Racers are drawn to NTK because of that family environment. Engberson estimated that 75 percent of the racers are children, but the parents are fans, too, and either race or volunteer time to the club. Amye Engberson, Dan’s wife, volunteers with marketing and often is there with their daughter, Emily, to cheer Andrew.

Chris Williams, who was at the first NTK race 27 years ago, is there now with his wife, Lisa. Their daughter Hannah, 15, will be a sophomore at Guyer in the fall and has been racing since she was 7. Hannah is a three-time national champion.

“It’s hard to put into words — there’s just nothing better than driving really fast,” Hannah said. “It’s an amazing feeling when you are racing, and I love to travel and meet new people.”

More often than not, your fiercest competitor is your biggest supporter.

“I remember one race where Andrew broke his axle. Next thing we knew, everyone was jumping in to help him get ready for the next race,” Amye Engberson said. “They had his axle replaced in 10 minutes.”

NTK has come a long way. The original track was a 1/3-mile layout, and the design was carved out using a Volkswagen Beetle. The rest of the 16-acre property was barren, and races were timed with stopwatches. Over time, the membership added stadium lights, a two-story tech barn with permanent drive-on scales, a scoring tower and the paved pit runner.

“By putting all that money back in, that’s how we’ve been able to make NTK what it is today,” said Tom Harris, a board member who works the tech barn. “This is the best bang for your buck. I’ve got an 11-year-old kart and it’s still competitive.”

NTK has race classes determined by driver age and engine type. The track features two straightaways where karts can reach 60 to 80 mph. Drivers are required to wear approved race suits, gloves, rib vests, neck braces, full-face helmets with a working visor and high-top shoes.

“When I first came here, it was a track in the middle of nowhere. We used to bring stuff out in crates,” Chris Williams said. “Some of our best memories as a family have been when we are racing here.”

NTK boasts a mix of recreational and competitive racers, some of whom search for sponsorships to compete at regional and national events.

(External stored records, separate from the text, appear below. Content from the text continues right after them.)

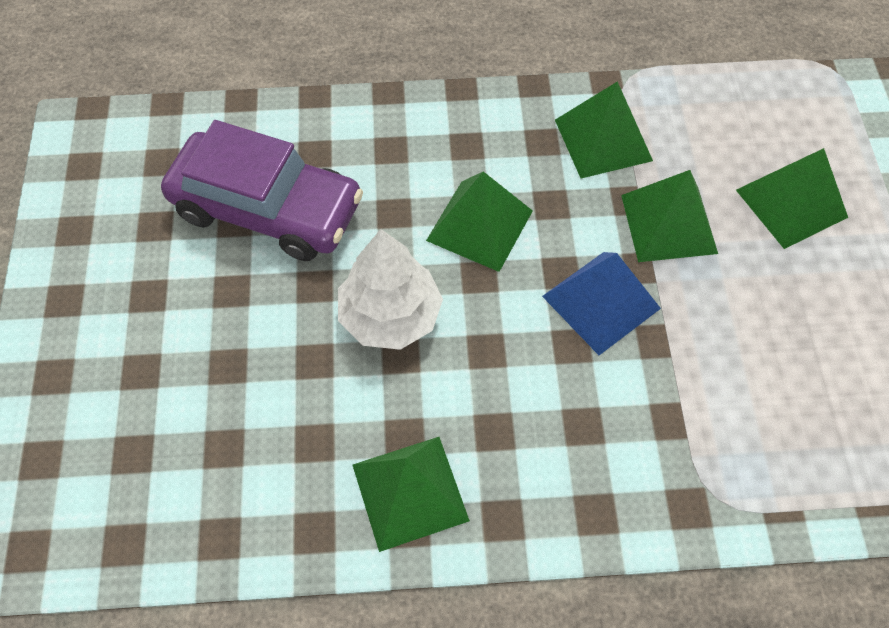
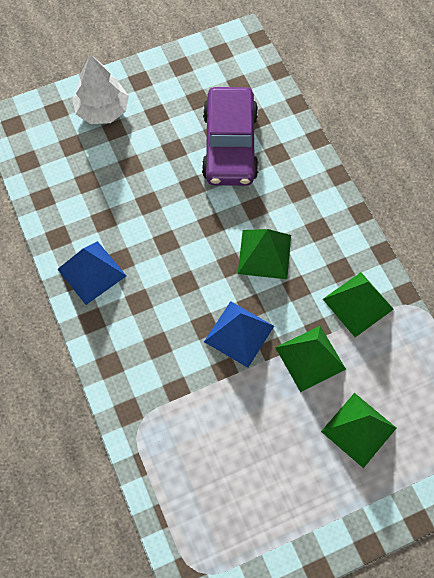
camera: 70 degrees right, 5 degrees up
white tree [338,229,443,350] -> white tree moved to [72,54,129,124]
green pyramid [353,437,470,552] -> blue pyramid [57,241,126,305]

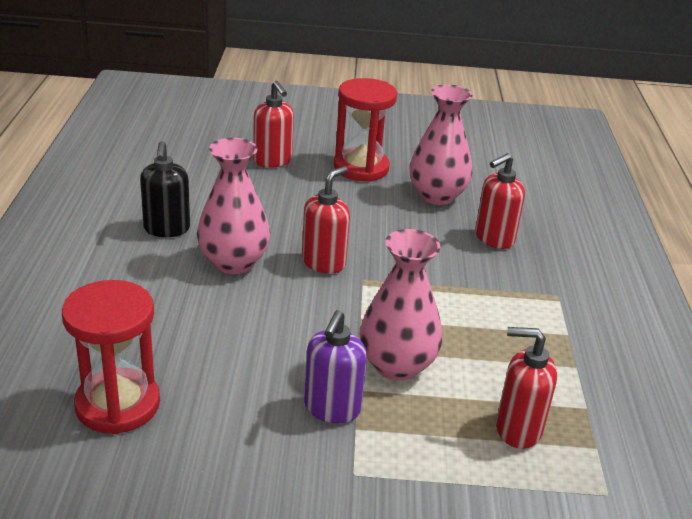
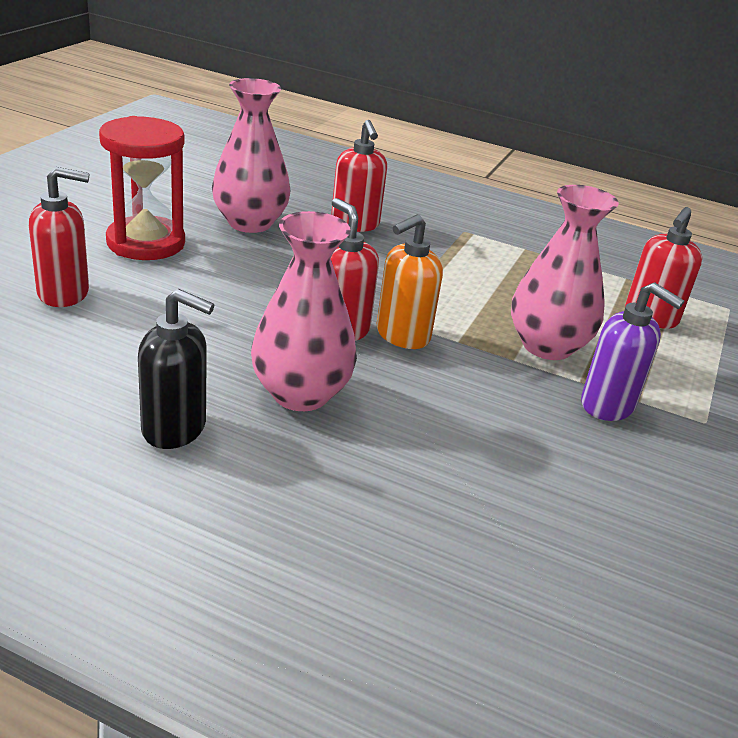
camera: 70 degrees left, 0 degrees up
red hourglass [62,280,160,434] -> none
none -> orange soap dispenser [377,214,443,349]

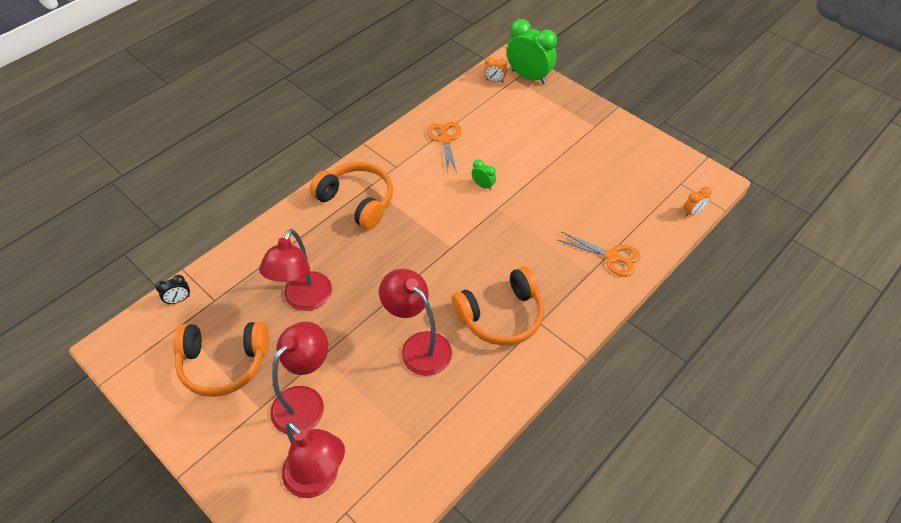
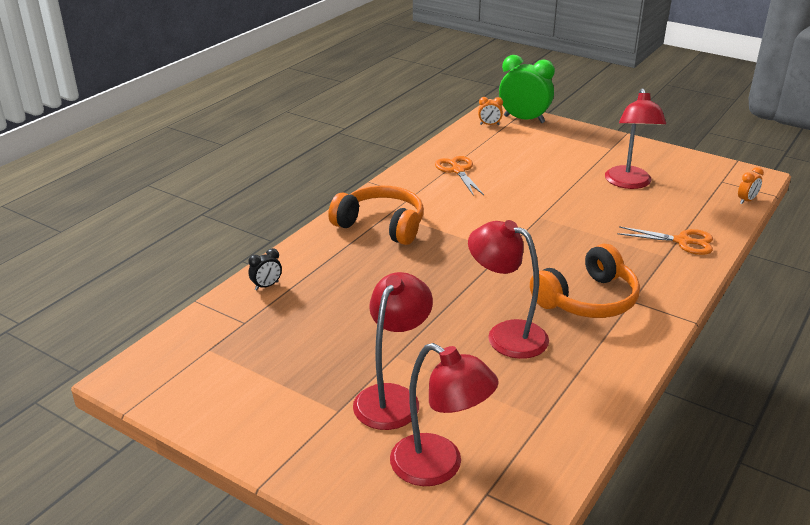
camera: 10 degrees left, 20 degrees down
black clock [155,275,190,305] -> black clock moved to [249,248,282,290]
orange headphones [173,322,269,397] -> none
red lamp [259,229,332,311] -> red lamp moved to [605,88,666,189]
green clock [472,159,496,190] -> none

A kart can cost between $1,000 and $10,000, and families will spend more on tools, trailers and other essentials.

“It’s been a learning experience,” Dan Engberson said. “Some of these karts run on a lawnmower engine; others have six speeds. There have been weekends where it was raining off and on and all I did was sit on my knees and swap out tires. Yes, it takes time and it can get expensive, but it’s worth it.”

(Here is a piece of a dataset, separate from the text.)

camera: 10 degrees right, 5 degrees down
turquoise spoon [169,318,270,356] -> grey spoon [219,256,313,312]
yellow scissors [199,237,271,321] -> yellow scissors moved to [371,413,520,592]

The only glaring problem for NTK is effectively getting the word out to drive new membership. Last year the club had 232 member families; in 2007 that number was 240. This year, it sits at 182.

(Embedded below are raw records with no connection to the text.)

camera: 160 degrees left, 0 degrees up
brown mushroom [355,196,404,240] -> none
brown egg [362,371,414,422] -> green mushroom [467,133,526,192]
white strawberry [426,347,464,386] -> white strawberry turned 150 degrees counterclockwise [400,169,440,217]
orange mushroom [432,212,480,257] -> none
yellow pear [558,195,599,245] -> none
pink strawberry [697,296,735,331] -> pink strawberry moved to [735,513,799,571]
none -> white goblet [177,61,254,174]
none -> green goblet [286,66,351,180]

Much of that is because of location. NTK is more or less hidden behind North Star Dragway and CTC Auto Ranch, both of which sit right off the I-35 service road. NTK has one small sign at Memory Lane.

“We try to get the word out at festivals and parades,” Amye Engberson said. “We’d love to see our numbers grow, because the more members we have, the more competitive our races are and the more fun it is.”

The racers who are out there now agree on one thing — there is no substitute for NTK.

“It’s a cool sport and there is competition wherever I go,” Andrew Engberson said. “I just love it, and as it turns out I got pretty good at it along the way.”